Your assignment: What lines in the records below contain the string "shoulder"? Copy every one.
- - - - -
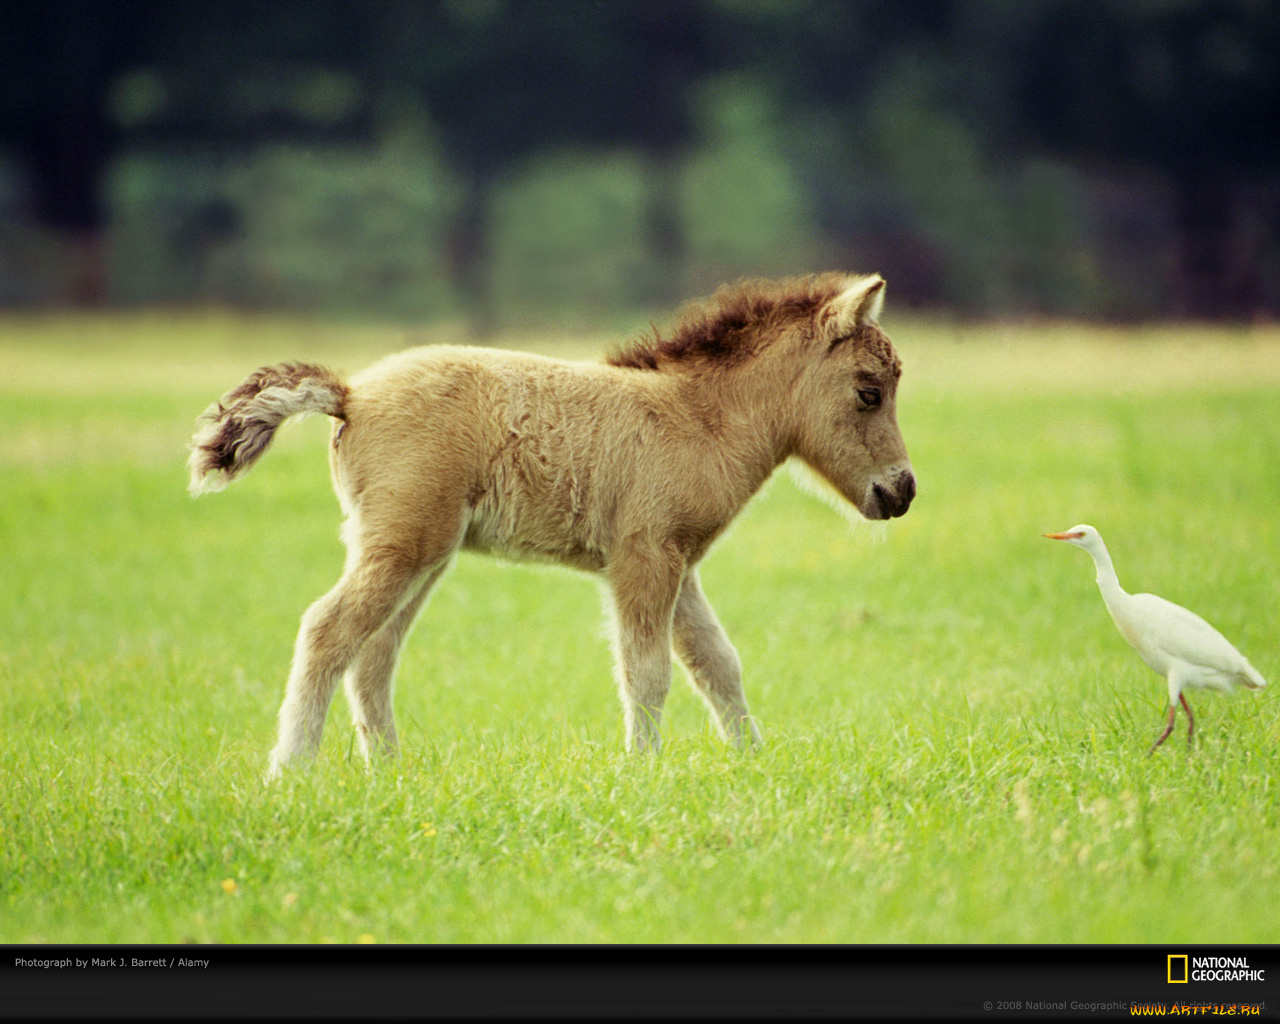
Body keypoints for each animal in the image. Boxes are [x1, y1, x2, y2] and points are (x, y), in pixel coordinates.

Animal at [186, 271, 911, 778]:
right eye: (868, 390)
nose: (901, 492)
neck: (698, 419)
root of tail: (351, 396)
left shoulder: (678, 564)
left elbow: (717, 664)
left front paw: (753, 762)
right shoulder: (644, 557)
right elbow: (647, 672)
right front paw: (643, 773)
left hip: (422, 554)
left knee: (374, 655)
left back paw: (388, 772)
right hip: (401, 547)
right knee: (328, 630)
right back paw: (292, 771)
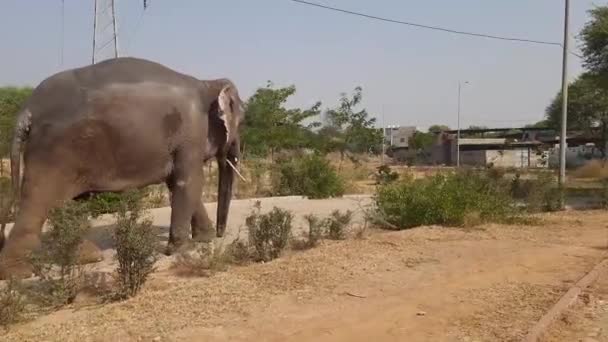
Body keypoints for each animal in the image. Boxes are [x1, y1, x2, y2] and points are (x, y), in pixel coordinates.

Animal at [0, 56, 243, 280]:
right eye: (240, 120)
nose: (221, 234)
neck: (207, 83)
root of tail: (28, 109)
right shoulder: (191, 132)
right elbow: (188, 182)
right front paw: (182, 250)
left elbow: (178, 183)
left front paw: (203, 240)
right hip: (54, 150)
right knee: (38, 200)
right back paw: (18, 274)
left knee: (61, 204)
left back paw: (87, 257)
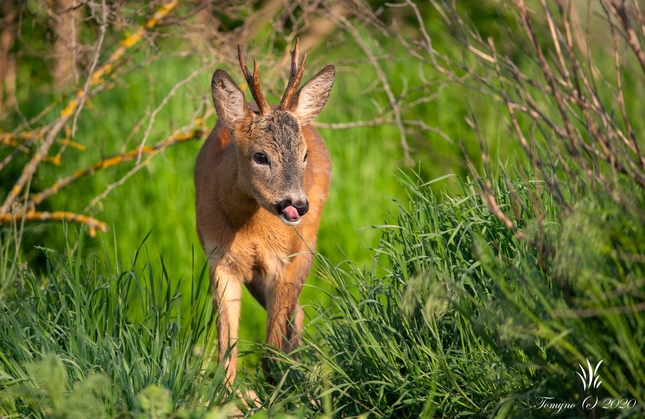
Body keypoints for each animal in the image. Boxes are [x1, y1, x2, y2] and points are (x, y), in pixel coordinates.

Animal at [194, 41, 334, 386]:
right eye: (261, 156)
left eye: (304, 155)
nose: (297, 205)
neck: (251, 230)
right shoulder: (219, 259)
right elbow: (226, 349)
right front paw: (226, 394)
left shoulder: (284, 262)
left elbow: (271, 346)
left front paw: (274, 390)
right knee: (297, 313)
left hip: (306, 249)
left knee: (292, 315)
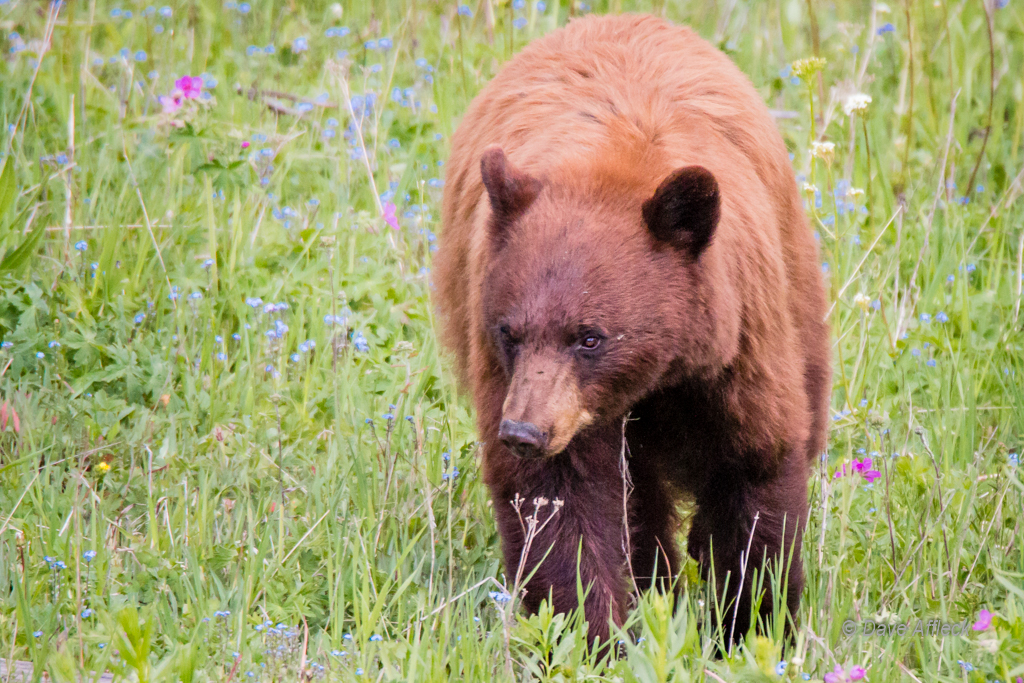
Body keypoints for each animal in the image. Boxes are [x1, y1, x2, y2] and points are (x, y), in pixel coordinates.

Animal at [432, 13, 831, 651]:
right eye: (510, 332)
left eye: (590, 336)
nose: (522, 431)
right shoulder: (518, 374)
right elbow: (558, 503)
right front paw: (594, 636)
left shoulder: (740, 342)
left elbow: (755, 465)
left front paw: (751, 625)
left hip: (797, 290)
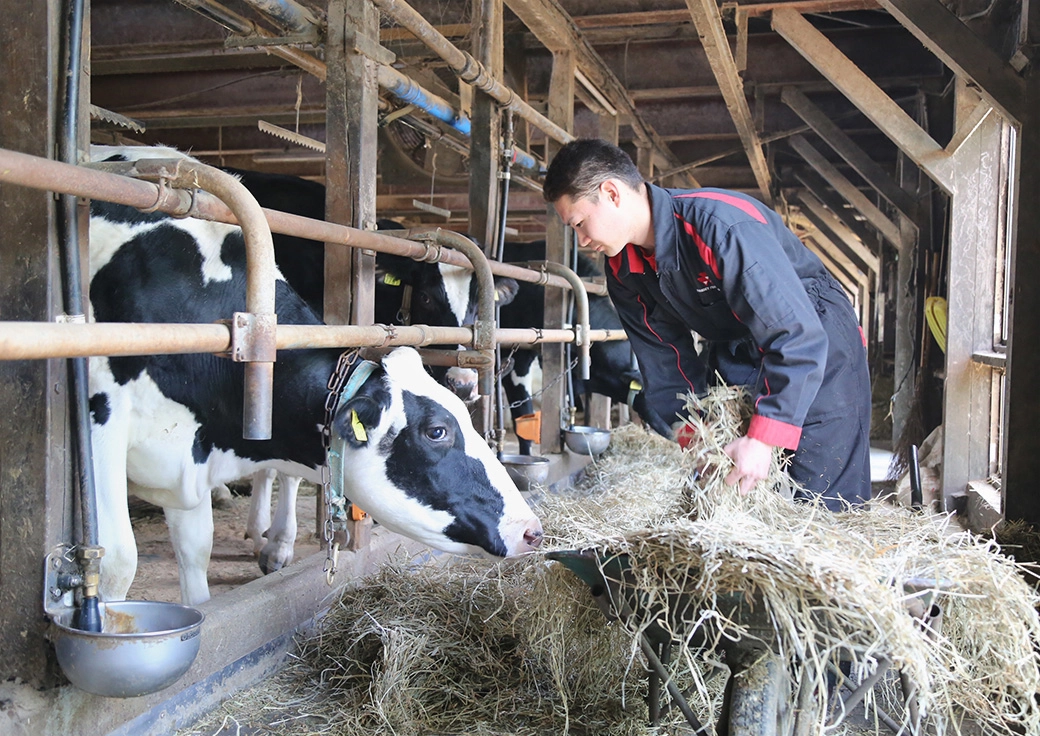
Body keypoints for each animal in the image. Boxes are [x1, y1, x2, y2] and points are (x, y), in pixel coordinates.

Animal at [87, 184, 544, 602]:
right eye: (437, 432)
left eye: (479, 309)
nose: (532, 529)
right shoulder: (103, 425)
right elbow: (117, 563)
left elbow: (196, 553)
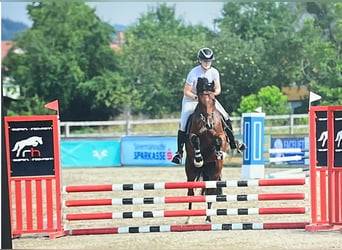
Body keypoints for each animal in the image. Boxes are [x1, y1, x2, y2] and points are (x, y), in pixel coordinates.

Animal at [184, 78, 227, 225]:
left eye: (213, 100)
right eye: (200, 100)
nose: (209, 124)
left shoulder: (221, 135)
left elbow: (219, 140)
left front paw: (219, 152)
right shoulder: (191, 136)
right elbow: (195, 139)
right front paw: (198, 158)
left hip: (214, 171)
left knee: (210, 192)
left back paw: (208, 218)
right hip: (190, 171)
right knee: (190, 193)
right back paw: (188, 218)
- - - - -
Response area:
left shoulder: (678, 564)
right shoulder: (644, 557)
right shoulder: (191, 132)
right shoulder: (219, 259)
left shoulder: (284, 262)
right shoulder: (518, 374)
left shoulder: (740, 342)
right shoulder: (103, 425)
left shoulder: (221, 135)
right shoulder: (191, 136)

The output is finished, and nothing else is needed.